По выражению ее лица я поняла, что она считает мой вопрос глупостью и что она не верит, что папа вернется. Но ради меня ответила:
— Он знает мою фамилию. Захочет — найдет.
Я не стала оглядываться, когда мы прошли мимо яблоньки и мимо пня, у которого мы с папой прятались лунной ночью, чтобы подстрелить койота. Я думала о чудесах незнакомого города и о тетке, которая плакала из-за меня. Но мне было страшно. Я боялась, что мы не вернемся и что я больше не увижу папу. И что не смогу заботиться о маме, как он просил.
Об этом следовало бы хорошо подумать. Как я поняла потом, страх — штука очень полезная. Если бы я знала, что ждет впереди, то до конца своих дней осталась бы в крошечной одинокой хижине в лесу. Но жить приходится вслепую: никто не знает, что будет потом, и никто не готов к тому, что ему суждено. Так что мы с мамой отправились прямиком навстречу своей судьбе, и даже придерживали подолы, чтобы они не елозили по грязи.
— Ты такая красивая, — сказала мама, и я улыбнулась.
В этом платье было столько надежды. Видимо, надежда как раз и ослепляет.
15
Жанна
Каждый год после рождения Эффи врачи предупреждали нас с Эмори, что скоро мы ее потеряем, но все же она продолжала расти. Доктора говорили, что нам повезло, что это благословение Господне, но, хотя она чудом выживала, болезнь ее оставалась неизлечимой. Никто не ждал, что она встретит свой тринадцатый день рождения. И все же это случилось. Неминуемая смерть Эффи стала просто частью жизни, превратившись из моего основного страха в тень ужаса где-то в глубинах сознания. Я привыкла к нему, как ко всему привыкают, и перестала обращать внимание.
День, когда моя дочь Эффи пропала, 16 октября 1913 года, навеки отпечатался в моей памяти, отзываясь болью в висках, которая никуда не ушла даже после того, как полиция перестала ее искать.

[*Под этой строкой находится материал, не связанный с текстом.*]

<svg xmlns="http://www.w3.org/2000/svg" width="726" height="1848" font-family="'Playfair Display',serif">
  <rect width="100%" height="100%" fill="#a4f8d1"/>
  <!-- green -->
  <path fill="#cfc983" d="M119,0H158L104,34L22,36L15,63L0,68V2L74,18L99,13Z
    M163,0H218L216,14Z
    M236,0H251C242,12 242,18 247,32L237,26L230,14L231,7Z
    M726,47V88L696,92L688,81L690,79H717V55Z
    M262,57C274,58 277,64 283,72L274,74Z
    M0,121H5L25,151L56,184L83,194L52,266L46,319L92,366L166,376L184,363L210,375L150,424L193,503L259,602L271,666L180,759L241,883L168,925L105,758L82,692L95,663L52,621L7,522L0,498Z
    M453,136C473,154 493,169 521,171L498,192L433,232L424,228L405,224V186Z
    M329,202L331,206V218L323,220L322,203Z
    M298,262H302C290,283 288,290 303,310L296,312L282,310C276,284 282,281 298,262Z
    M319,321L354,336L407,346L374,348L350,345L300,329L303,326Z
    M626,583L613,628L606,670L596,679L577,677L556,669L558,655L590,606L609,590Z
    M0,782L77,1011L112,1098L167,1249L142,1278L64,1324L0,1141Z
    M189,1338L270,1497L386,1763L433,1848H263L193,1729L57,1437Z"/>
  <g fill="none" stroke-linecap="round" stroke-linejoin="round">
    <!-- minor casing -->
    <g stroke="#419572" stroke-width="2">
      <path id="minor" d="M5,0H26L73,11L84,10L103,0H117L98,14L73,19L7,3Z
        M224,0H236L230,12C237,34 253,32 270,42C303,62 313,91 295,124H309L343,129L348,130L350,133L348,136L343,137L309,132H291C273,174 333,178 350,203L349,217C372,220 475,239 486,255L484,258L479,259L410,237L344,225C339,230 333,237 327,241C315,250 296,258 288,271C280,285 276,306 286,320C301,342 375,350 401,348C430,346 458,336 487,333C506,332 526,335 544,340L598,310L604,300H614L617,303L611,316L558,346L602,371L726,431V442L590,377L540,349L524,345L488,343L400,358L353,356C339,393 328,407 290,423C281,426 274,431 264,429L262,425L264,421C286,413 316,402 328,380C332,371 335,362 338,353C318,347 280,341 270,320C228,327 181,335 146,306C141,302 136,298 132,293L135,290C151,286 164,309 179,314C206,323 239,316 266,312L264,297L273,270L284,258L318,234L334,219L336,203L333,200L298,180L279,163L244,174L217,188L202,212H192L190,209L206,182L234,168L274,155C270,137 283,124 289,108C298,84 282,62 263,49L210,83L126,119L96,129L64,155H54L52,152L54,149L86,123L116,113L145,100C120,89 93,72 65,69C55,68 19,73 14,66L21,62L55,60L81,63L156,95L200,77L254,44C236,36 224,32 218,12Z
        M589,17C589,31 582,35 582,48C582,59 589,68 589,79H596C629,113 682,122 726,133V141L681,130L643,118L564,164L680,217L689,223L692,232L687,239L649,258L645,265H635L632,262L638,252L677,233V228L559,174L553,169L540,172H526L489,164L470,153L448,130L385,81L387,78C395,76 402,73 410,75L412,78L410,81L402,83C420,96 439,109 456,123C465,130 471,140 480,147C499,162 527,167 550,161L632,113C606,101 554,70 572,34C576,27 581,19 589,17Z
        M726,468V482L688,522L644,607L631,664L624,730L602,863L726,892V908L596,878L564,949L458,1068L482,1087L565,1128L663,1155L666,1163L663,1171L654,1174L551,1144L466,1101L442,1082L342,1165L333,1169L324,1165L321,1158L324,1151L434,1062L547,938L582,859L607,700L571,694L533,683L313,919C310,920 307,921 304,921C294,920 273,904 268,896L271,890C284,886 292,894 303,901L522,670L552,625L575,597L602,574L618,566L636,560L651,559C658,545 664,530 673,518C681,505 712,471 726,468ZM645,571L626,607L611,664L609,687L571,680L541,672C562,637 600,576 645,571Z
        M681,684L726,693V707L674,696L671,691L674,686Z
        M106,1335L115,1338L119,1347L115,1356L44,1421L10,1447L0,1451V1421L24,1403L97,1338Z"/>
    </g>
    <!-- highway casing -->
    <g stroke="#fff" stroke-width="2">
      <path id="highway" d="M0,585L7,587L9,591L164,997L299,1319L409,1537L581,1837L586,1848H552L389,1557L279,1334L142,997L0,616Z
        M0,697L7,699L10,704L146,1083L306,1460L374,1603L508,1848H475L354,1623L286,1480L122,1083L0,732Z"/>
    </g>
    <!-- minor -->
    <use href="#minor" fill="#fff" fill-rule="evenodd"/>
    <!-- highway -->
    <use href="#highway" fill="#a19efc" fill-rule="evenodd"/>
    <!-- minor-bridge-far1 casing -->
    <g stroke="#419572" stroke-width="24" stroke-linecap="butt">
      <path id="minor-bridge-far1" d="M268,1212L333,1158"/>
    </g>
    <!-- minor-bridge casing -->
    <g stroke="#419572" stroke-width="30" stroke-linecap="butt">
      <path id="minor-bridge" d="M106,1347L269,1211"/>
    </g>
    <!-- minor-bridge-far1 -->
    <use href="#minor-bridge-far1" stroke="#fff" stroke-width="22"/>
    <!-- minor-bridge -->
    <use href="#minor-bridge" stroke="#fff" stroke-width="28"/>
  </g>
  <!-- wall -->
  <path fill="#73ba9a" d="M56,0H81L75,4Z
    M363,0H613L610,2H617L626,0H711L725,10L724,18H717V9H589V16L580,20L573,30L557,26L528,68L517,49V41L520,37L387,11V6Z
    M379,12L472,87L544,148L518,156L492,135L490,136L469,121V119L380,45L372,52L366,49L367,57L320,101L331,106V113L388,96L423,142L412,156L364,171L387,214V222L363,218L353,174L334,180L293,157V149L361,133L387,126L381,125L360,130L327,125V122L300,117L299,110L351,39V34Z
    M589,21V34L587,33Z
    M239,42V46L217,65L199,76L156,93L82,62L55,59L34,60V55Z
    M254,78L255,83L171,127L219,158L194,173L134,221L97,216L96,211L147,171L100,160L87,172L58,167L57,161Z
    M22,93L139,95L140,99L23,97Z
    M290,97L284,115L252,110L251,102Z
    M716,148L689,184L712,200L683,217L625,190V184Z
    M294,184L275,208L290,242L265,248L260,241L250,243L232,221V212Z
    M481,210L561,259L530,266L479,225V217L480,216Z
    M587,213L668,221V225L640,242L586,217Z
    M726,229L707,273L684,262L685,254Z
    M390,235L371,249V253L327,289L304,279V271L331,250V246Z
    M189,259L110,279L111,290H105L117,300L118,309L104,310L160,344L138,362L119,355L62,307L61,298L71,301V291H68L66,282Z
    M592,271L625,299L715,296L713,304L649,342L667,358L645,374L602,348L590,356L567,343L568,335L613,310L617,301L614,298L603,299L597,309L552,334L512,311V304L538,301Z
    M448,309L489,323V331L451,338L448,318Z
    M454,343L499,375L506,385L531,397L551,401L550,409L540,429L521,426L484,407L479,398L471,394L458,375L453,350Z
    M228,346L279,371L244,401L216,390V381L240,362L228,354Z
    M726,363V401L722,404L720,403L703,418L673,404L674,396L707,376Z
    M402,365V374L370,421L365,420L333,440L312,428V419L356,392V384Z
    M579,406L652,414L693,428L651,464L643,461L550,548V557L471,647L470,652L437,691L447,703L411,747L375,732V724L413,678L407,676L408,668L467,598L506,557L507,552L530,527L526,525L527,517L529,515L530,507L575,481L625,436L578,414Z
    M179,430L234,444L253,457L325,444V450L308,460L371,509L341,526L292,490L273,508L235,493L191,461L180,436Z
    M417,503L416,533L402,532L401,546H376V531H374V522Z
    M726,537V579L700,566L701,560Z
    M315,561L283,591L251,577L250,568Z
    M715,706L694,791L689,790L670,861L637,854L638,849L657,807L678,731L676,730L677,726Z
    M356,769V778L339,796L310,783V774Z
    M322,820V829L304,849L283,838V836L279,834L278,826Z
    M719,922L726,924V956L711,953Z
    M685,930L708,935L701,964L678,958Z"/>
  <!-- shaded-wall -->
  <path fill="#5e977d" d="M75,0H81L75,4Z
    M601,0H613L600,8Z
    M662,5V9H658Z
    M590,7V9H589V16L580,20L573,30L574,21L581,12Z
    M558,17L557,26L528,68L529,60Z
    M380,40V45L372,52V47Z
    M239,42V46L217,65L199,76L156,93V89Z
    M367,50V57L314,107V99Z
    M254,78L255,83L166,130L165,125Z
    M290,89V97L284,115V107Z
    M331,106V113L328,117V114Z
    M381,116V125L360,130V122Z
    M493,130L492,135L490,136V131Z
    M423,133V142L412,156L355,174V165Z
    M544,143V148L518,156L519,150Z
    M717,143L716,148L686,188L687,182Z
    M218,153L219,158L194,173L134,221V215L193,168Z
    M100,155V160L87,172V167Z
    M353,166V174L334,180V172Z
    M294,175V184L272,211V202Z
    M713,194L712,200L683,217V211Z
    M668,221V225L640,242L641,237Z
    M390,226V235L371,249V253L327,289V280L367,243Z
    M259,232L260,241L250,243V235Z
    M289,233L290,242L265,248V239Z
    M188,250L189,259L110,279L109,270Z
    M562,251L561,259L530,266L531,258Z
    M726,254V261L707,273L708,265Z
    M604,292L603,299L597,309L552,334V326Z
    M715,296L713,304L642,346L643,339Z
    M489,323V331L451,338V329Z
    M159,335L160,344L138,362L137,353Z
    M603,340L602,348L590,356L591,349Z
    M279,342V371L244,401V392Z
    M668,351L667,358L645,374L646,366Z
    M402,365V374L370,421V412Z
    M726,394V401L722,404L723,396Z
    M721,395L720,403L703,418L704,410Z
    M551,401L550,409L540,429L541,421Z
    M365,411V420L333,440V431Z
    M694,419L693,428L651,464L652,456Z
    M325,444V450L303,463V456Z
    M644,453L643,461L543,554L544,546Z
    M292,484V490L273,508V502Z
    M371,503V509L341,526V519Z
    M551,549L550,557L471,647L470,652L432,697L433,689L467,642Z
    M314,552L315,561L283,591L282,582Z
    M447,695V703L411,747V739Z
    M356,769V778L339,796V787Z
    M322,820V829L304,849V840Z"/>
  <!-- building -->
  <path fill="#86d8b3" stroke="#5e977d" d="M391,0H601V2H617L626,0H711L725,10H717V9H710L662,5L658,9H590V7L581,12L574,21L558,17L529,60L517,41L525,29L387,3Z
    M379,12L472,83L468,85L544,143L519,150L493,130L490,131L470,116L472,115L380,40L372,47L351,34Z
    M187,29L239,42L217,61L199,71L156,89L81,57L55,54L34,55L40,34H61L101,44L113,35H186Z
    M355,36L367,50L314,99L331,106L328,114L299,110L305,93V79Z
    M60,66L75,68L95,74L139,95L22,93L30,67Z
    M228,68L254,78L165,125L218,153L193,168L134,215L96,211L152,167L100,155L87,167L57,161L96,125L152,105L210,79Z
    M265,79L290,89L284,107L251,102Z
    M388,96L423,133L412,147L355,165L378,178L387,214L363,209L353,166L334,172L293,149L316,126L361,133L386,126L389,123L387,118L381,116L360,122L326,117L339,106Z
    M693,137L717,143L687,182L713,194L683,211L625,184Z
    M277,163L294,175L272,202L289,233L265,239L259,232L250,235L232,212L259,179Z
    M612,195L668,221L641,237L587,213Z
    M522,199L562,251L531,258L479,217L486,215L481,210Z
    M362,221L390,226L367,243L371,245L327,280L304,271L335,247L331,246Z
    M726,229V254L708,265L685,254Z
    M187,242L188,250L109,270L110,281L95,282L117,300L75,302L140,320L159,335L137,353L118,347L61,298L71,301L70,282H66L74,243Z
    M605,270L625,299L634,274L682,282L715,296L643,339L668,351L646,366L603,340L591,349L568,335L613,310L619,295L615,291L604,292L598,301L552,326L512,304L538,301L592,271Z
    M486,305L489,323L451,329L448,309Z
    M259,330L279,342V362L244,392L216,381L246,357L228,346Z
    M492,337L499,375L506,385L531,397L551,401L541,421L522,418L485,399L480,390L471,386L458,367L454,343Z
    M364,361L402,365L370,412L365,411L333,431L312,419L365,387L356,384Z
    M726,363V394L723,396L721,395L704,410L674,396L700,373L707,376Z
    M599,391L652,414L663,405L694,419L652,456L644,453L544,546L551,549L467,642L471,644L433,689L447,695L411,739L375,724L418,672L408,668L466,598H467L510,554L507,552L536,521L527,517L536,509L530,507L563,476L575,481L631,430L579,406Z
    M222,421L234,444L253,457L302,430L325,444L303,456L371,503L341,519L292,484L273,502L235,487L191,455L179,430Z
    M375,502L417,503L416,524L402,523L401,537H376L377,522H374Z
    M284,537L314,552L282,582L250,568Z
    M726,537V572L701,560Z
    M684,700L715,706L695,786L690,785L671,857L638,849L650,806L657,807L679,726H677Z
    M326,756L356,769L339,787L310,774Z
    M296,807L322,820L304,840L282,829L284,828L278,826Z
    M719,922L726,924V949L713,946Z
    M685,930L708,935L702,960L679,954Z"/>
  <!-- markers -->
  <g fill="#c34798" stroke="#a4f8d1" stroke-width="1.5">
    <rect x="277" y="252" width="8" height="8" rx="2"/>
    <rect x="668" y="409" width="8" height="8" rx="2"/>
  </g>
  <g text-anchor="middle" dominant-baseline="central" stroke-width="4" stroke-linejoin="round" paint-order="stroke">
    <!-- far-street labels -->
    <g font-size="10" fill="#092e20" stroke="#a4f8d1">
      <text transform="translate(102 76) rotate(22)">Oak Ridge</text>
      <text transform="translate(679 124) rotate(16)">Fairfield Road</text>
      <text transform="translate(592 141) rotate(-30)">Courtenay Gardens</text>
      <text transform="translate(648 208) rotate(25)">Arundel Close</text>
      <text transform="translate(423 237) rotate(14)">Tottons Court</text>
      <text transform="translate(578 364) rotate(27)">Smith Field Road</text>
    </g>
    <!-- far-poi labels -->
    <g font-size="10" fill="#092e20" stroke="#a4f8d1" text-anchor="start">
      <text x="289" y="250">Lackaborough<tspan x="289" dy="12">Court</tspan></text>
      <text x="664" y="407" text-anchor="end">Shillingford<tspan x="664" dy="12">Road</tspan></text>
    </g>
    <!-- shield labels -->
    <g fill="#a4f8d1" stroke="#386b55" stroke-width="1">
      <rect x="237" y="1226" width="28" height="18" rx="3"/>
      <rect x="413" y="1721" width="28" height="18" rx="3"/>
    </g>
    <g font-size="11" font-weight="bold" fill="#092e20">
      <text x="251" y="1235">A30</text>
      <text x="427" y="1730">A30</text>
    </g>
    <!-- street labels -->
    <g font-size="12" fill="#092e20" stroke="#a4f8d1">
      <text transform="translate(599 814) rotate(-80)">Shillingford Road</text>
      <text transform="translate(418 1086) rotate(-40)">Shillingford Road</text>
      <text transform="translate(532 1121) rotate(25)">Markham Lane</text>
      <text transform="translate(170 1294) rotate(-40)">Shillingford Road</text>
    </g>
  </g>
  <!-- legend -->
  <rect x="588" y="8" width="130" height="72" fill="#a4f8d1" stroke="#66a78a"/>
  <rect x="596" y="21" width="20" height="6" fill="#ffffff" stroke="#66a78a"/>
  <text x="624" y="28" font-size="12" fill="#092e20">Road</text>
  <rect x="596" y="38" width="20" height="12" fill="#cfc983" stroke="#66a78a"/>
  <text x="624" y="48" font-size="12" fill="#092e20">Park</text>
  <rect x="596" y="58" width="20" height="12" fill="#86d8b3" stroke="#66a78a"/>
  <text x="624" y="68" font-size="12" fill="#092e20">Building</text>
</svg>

Потеря Луэллы была хотя бы объяснима, но Эффи просто растворилась в воздухе.
Воспоминания об этом дне остаются ясными и четкими. Картины в моей памяти всплывают одна задругой, и я стараюсь найти ту из них, где я могла что-то просмотреть, что-то важное, что подскажет, куда делась моя девочка…
Я возилась в саду, выкапывала лилии на зиму, когда упали первые капли дождя. Сунув последнюю луковицу в ящик с землей, я поднялась с колен и позвала Вельму.
Она появилась из задней двери. С окровавленной куриной головой в руках, она выглядела довольно суровой. Вельма обычно двигалась по кухне, как торнадо, и делала все очень быстро.
— Да, миссис Тилдон?
Голова болталась в руке, и я увидела, как капля крови упала на камни у ног Вельмы. Потом я очень часто вспоминала эту алую каплю на камнях рядом с чистыми прозрачными каплями дождя.